**AUSZUG**
Ein Flugzeug der Bundeswehr wird am Nato-Stützpunkt Incirlik überprüft
Der Nato-Stützpunkt Incirlik in der Türkei könnte durch Flugzeugträger auf dem Meer ersetzt werden / picture alliance

Türkei und das Militärbündnis - Raus aus der Nato

Nach dem Türkei-Referendum fordern viele ein Ende der EU-Beitrittsgespräche. Viel wichtiger aber ist die Frage, ob die Türkei weiter in der Nato bleiben soll. Warum mehr dagegen als dafür spricht

Autoreninfo

Christoph Schwennicke war bis 2020 Chefredakteur des Magazins Cicero.

So erreichen Sie Christoph Schwennicke:

Es ist wie Schattenboxen. Alle Welt arbeitet sich jetzt daran ab, ob die Beitrittsgespräche der EU mit der Türkei nach dem Ermächtigungsreferendum von Recep Tayyip Erdogan beendet werden sollen. Dahinter steht eine Frage, die es gar nicht mehr gibt. Sie lautet: Kann die Türkei vor dem Hintergrund ihrer Entwicklung der vergangenen Jahre unter Präsident Erdogan in der Nato bleiben?

1952 ist das Land zusammen mit Griechenland Mitglied des transatlantischen Militärbündnisses geworden. Von Anfang an waren weniger gemeinsame Werte als vielmehr geostrategische Interessen ausschlaggebend. Die Türkei ist mit ihrem Luftwaffenstützpunkt Incirlik eine Art stationärer Flugzeugträger der Nato für den Nahen und Mittleren Osten.

Damit verbunden war die Hoffnung, eine kemalistische Türkei Richtung Westen zu binden. Zugunsten dieser militärstrategischen Funktion und dieses politischen Anreizes wurden über Jahrzehnte viele Augen zugedrückt. Die Frage aber ist: Geht das noch? Und muss das überhaupt noch sein?

**ARBEITSAUFTRAG 1**
Beantworten Sie anhand des Auszugs die folgenden Fragen:
(a) Was fordern laut Einleitung viele nach dem Türkei-Referendum?
(b) Bis zu welchem Jahr war Christoph Schwennicke Chefredakteur des Magazins Cicero?
(c) In welchem Jahr wurde die Türkei Mitglied der Nato, und welches Land trat gemeinsam mit ihr bei?
**ARBEITSAUFTRAG 2**
Fassen Sie den Absatz des Auszugs, der mit „1952 ist das Land“ beginnt, als Stichpunktliste zusammen, ohne dessen wesentliche Fakten wegzulassen.

**AUFGEFÜHRTE DATENSÄTZE**
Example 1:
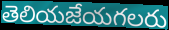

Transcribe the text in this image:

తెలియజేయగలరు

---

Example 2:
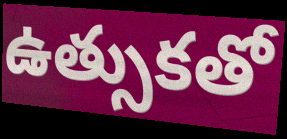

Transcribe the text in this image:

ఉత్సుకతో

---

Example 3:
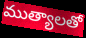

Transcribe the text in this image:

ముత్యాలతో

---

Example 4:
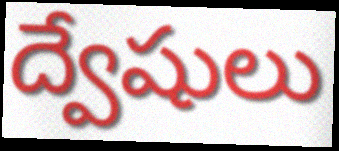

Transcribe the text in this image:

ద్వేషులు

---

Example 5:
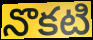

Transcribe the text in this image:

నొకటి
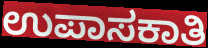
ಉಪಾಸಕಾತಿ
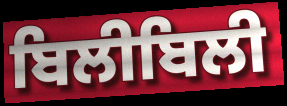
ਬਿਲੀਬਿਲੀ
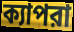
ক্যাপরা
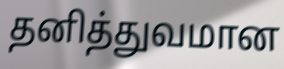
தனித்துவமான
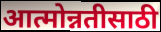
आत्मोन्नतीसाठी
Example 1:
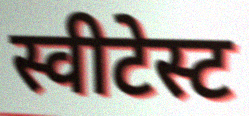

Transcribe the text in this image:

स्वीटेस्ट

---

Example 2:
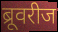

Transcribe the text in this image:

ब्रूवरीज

--

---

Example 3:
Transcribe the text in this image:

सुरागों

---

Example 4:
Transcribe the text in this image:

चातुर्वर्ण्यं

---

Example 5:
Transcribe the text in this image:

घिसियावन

**RICHTIGE ANTWORT 1**
(a) Ein Ende der EU-Beitrittsgespräche.
(b) Bis 2020.
(c) 1952, zusammen mit Griechenland.

**RICHTIGE ANTWORT 2**
- 1952 wurde die Türkei zusammen mit Griechenland Mitglied der Nato.
- Ausschlaggebend waren von Anfang an eher geostrategische Interessen als gemeinsame Werte.
- Mit dem Luftwaffenstützpunkt Incirlik ist die Türkei eine Art stationärer Flugzeugträger der Nato für den Nahen und Mittleren Osten.